VOTRE OBJECTIF
Prolongez l'extrait sur le projet ministériel et l'enseignement de la lecture en reprenant juste après sa dernière phrase.

EXTRAIT
· · · · · · ·
Le but profond du projet ministériel n’est pas tant de ficher les élèves, même s’il en fait courir le risque. Non, il est d’entretenir la croyance en une école de compétition éducative et démocratique, théoriquement rationnelle, arbitre impartial, neutre et honnête, et d’empêcher l’émergence d’une conscience pédagogique chez les professionnels et les profanes. Il s’agit d’une injection de rappel nécessaire pour maintenir le statu quo et la soumission à l’idéologie dominante, la lecture au bruit, qui permet aux nombreuses corporations qui en vivent de garder le contrôle idéologique sur l’école et l’emprise sur ses professionnels, captifs consentants, non conscients de leur dépendance. Le discours pseudo-technique éblouit les esprits et sidère les consciences, masque les intérêts personnels et les enjeux sociaux, enveloppe d’un jargon trompeur l’aliénation des enseignants, leur accorde caution pour qu’ils oublient ou négligent de bonne foi, par surcharge de travail, leur mission éducative. Beaucoup d’associations et de groupements professionnels s’y rallient avec candeur et relaient la théorie dominante auprès de leurs adhérents sans en tirer pourtant aucun profit, sinon celui d’être reconnus experts et savants en didactique de la lecture. Factice satisfaction ! L’aide « technoscientifique » les empêche de douter, de chercher, d’envisager de renoncer à enseigner la lecture avec des méthodes commerciales de « correspondance phonographique », qui produisent, bon an mal an, 25% de non lecteurs.
· · · · · · ·
(Tâches de réponse courte sur des graphiques)
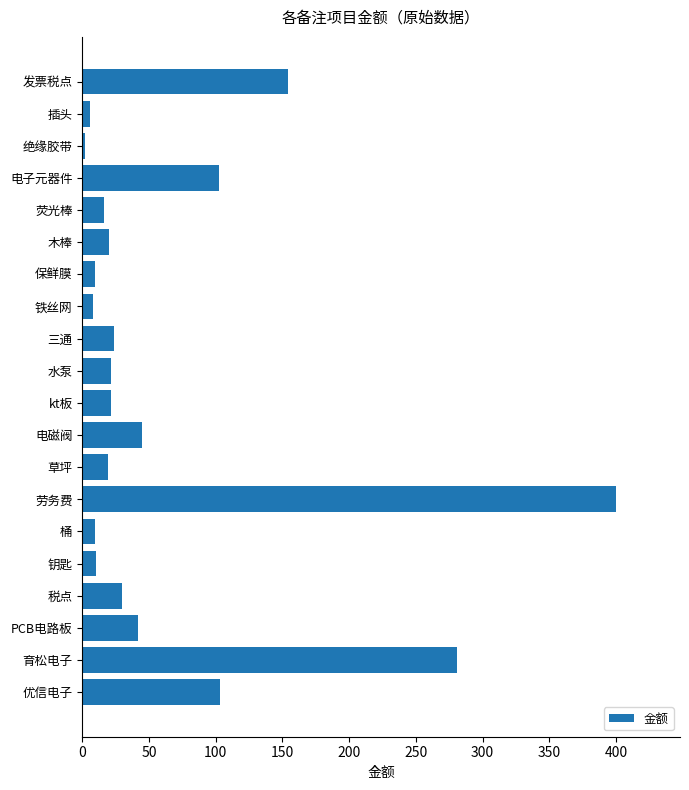

The value at 木棒 is 19.9. True or false?

True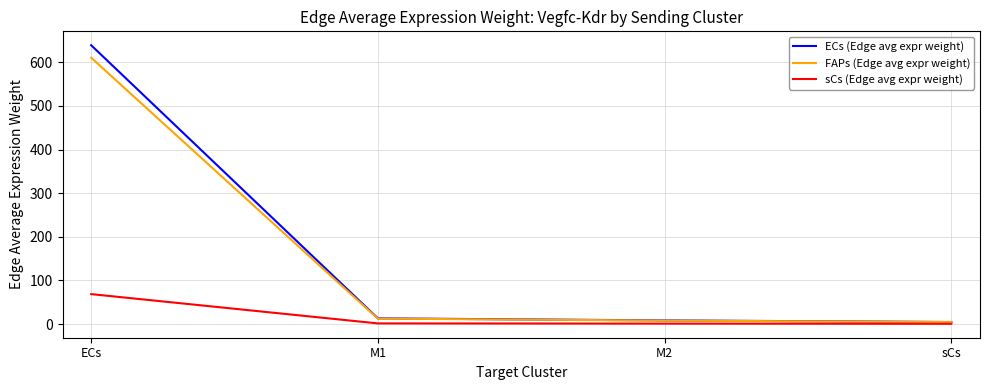

What are all the series names shown in the legend?

ECs (Edge avg expr weight), FAPs (Edge avg expr weight), sCs (Edge avg expr weight)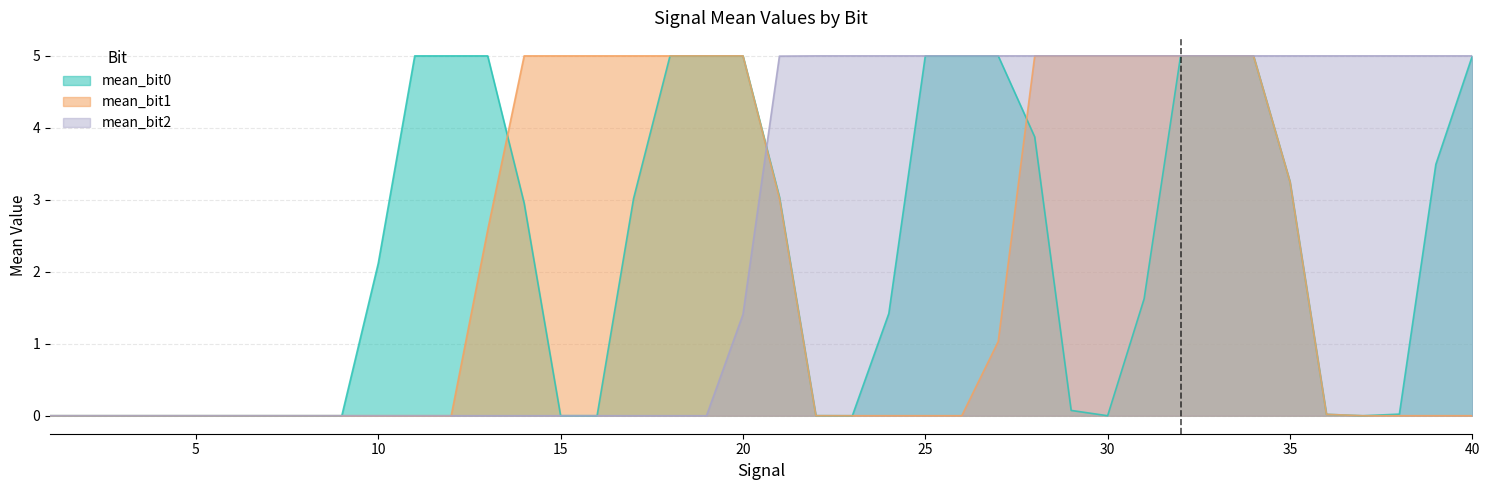

Rank the series by their maximum value, from highest to lowest.

mean_bit0, mean_bit1, mean_bit2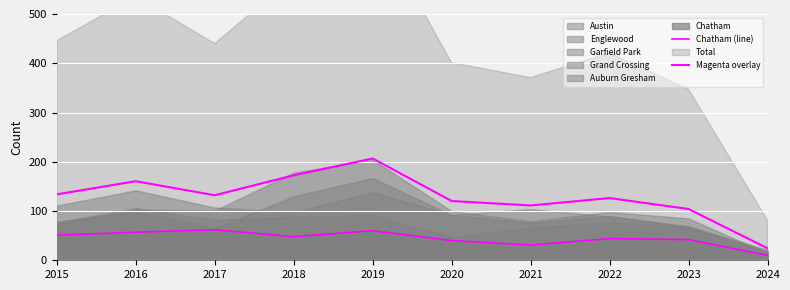

Rank the categories by Chatham (line) value from lowest to highest.

2024, 2021, 2020, 2023, 2022, 2018, 2015, 2016, 2019, 2017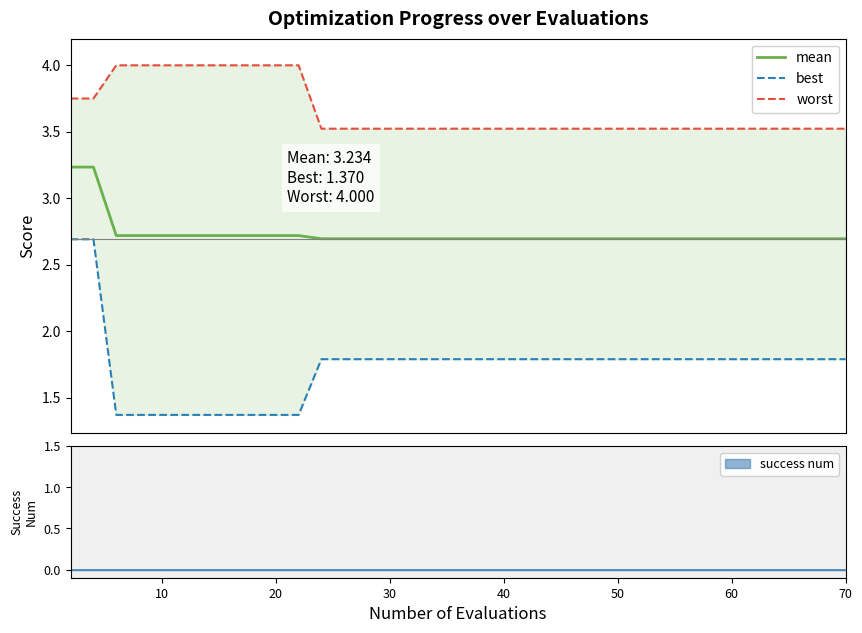

True or false: mean and best cross at least once.

False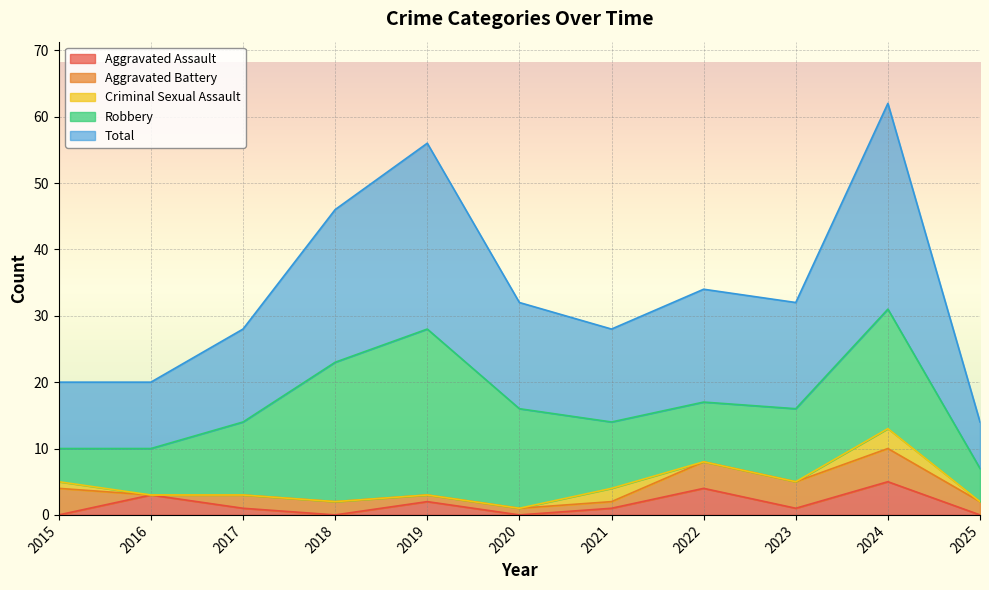

Reading left to right, what are all the values shown in this chart?

Aggravated Assault: 0	3	1	0	2	0	1	4	1	5	0
Aggravated Battery: 4	0	2	2	1	1	1	4	4	5	2
Criminal Sexual Assault: 1	0	0	0	0	0	2	0	0	3	0
Robbery: 5	7	11	21	25	15	10	9	11	18	5
Total: 10	10	14	23	28	16	14	17	16	31	7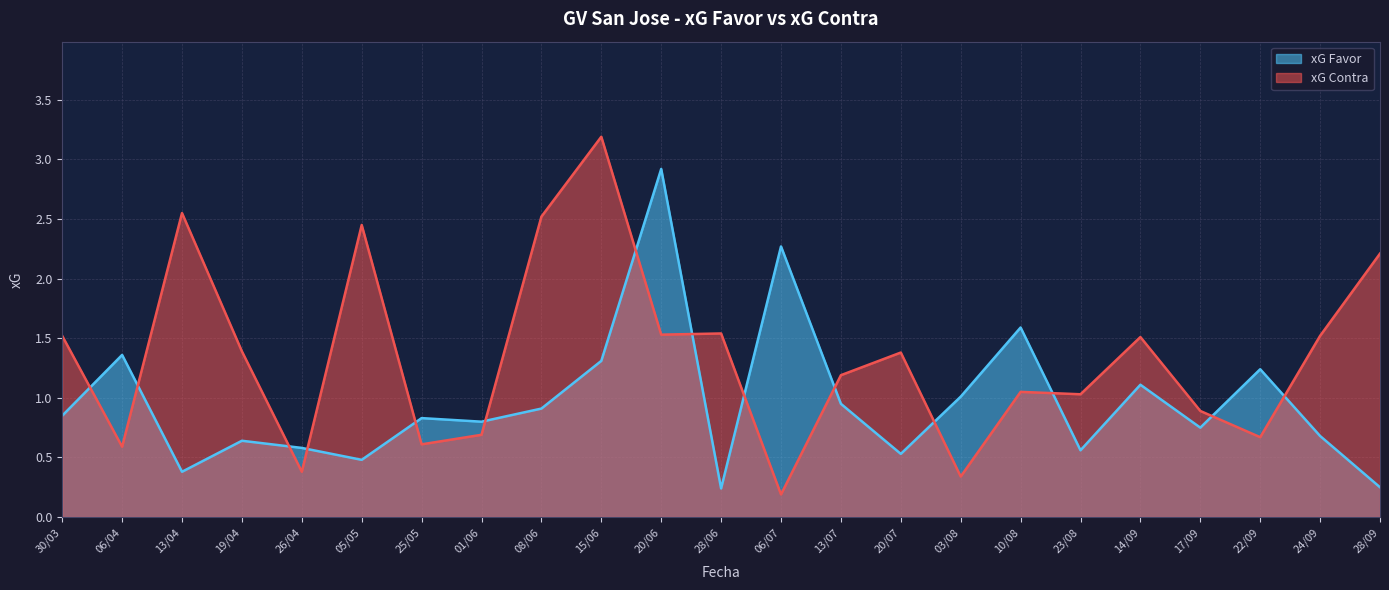

Between 05/05 and 14/09, which series saw the biggest shift?

xG Contra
· · · · · · ·
RÉPONSE À L'EXERCICE
En attendant que se lève un mouvement d’émancipation des enseignants comparable au mouvement de libération féminine – voici quarante ans déjà –, l’institution devrait inscrire au fronton : « Gavroche, enfant du peuple, toi qui entre ici, abandonne toute espérance ! » L’école réussit très bien, trop bien, là où on dit qu’elle échoue : la sélection, le tri et l’étiquetage, avec ou sans test prédictif. L’âme de Victor Hugo n’est pas près de reposer en paix dans sa tombe et sous la coupole. Elle hurle. Vous l’entendez ?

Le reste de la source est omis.